Añadió Esteban, que ya no podrían dividirse en dos grupos como él lo había querido al comienzo de la empresa, puesto que era imposible ir a encontrar a su jefe en el paso del Soldado, adonde ya estaría la gran guardia de Bentos Manuel; que lo mejor sería alcanzar al galope firme el de la Arena, casi seguro de que por aquellas alturas operaba la división.

-Por todo eso soy baqueano, -observó don Anacleto- y puedo guiar derechito a la gente sin equivocación nenguna de «cuchilla» o arroyo, ni sacar la potrosa del estribo por tomarlo el gusto al pasto.

-Yo también conozco el pago -dijo Esteban;- aquí vienen cuatro o cinco rumbeadores capaces de seguirle el rastro al tigre en lo más escondido del monte.

Don Anacleto se puso entonces a examinar a sus compañeros con las primeras lumbres de un día pálido y nebuloso.

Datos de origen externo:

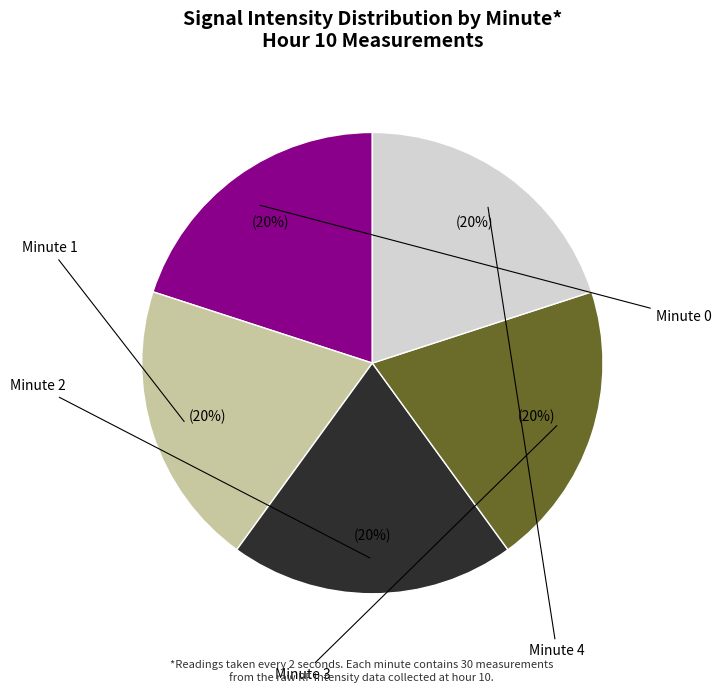

Is there any slice that represents more than half of the pie?

No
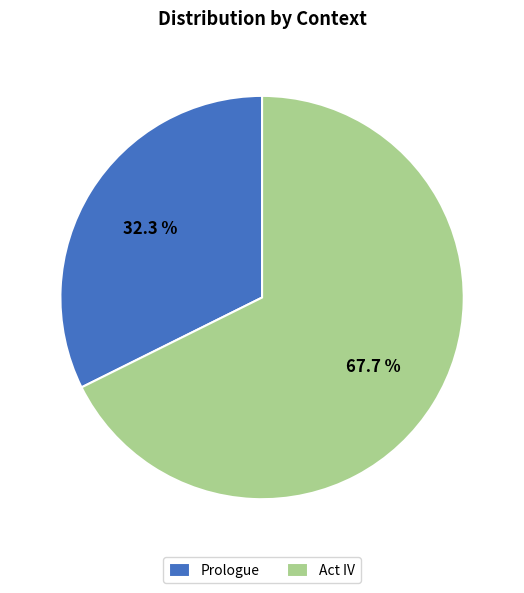

Count the number of slices in the pie.

2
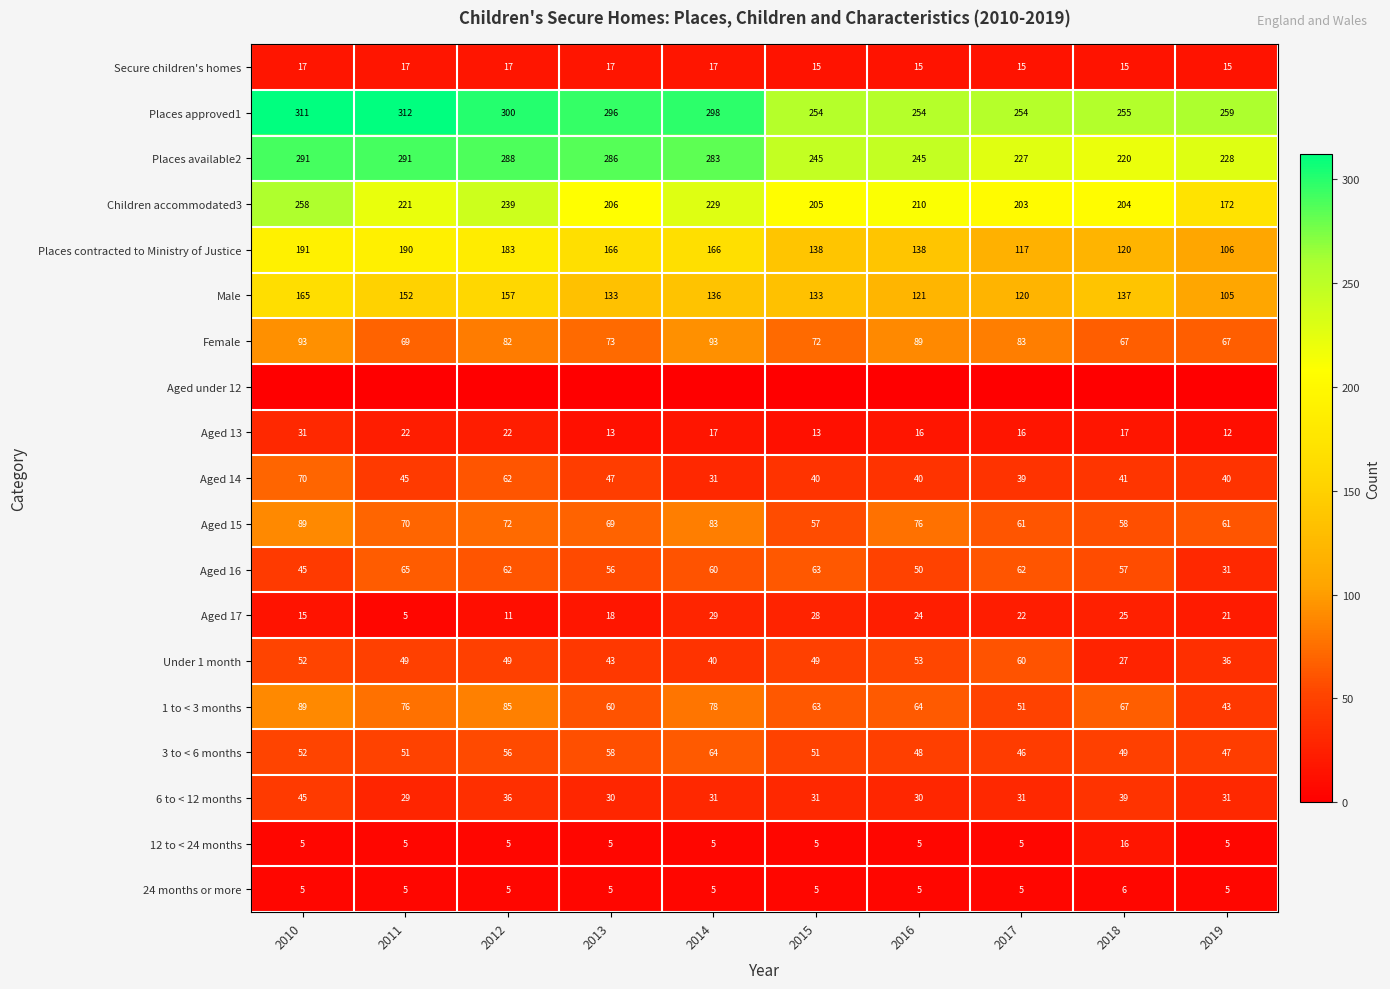

What is the difference between the second highest and second lowest values in the Female series?

26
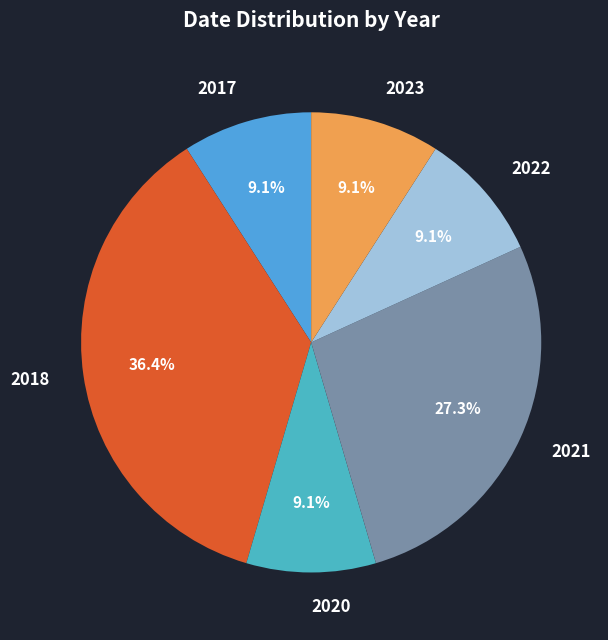

Which slice is the largest?

2018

Quería persuadirle bien de que eran los camaradas del recinto, y de que el sargento Saldanha, a quien él había tenido siempre grande ojeriza por lo riguroso en lo tocante a «desciplina», ¡tenía ahora una cara más simpática y un aire más humilde que en el cuartel! Y en mirándolo contento y retozón entre la tropa sublevada, acabando de aparejar los caballos, cruzose de brazos con talante de caudillo de pago y le gritó con acento de protección:

-¡Quién lo vido, y quién lo ve, sargento viejo, amañerando resertores a poquito de arrocinarlos con la vara en el hueco de la Cruz! Asina es el mundo… Un día se sirve a un patrón con cencia, y otro día se sirve a otro con concencia, que en engañar primero está el toque, pa probar la habilidá; y entre un fogón que no arde y otro que calienta con agua hervida y «churrasco», el estómago se regüelve al calorcito aunque la voluntá no quiera, porque antes es el vivir que el soñar… ¡Bien haiga el sargento! Si ayer me cerraba la oreja a la súplica por ser caporal, no he de mostrarme resentido y agraviao, porque nunca jueron más que campanas de palo las razones de un pobre; pero, aura he de alvertirle que en campa raso la voz se oye y eso que es pura yerba: aunque esa voz sea la de un cordero a quien como los ojos un «chimango», o la de un güey que se ha incao con el rejón que abría el surco, o la de un mastín ovejero con la pata quebrada que juese; porque aquí aonde no hay poblaciones grandes sino ranchos y «taperas» hay orejas que oyen y corazones que se ablandan, al revés de los pueblos con edificios. de lujo aonde se machuca el grito de un enfeliz lo mesmo que golondrina encandilada. Aquí, la tierra es suave hasta pa el que clava el pico, de balde muestra abrojos y cardales; sin acompañamentos y sin curas que mojen con tristel al dijunto pa sacarle la aguaza a la viuda afligida por haberlo librao de pecao, pero con lágrimas limpias de toda hipocresía, que a mi parecer valen lo que el agua bendita… Por encimita de todo se perdona a los malos mesmos, y el monte los da guarida al igual del «yaguareté»; encuentran agua sin olor ni gusto que no es de pozo de cuartel; carne con más de un dedo de grasa que no es matambre de melico tan delgadón como «baba de diablo»; fruta rica que no tiene dueño; güen agasajo en el vecindario que desculpa los vicios con sabeduría y los tapa con un cuero cuando la cosa aflige, porque es mejor alcagüete que el gobierno mesmo. Esto digo, amigaso Saldaña porque vea que aunque haiga «matacos» en el campo tienen menos conchas que los de muro adentro, y que aquí todos los hombres son parejos, de un altor, hasta que Dios sea servido de convertirlos en esqueletos y mesturarlos por junto en los pastos con las osamentas del vacuno.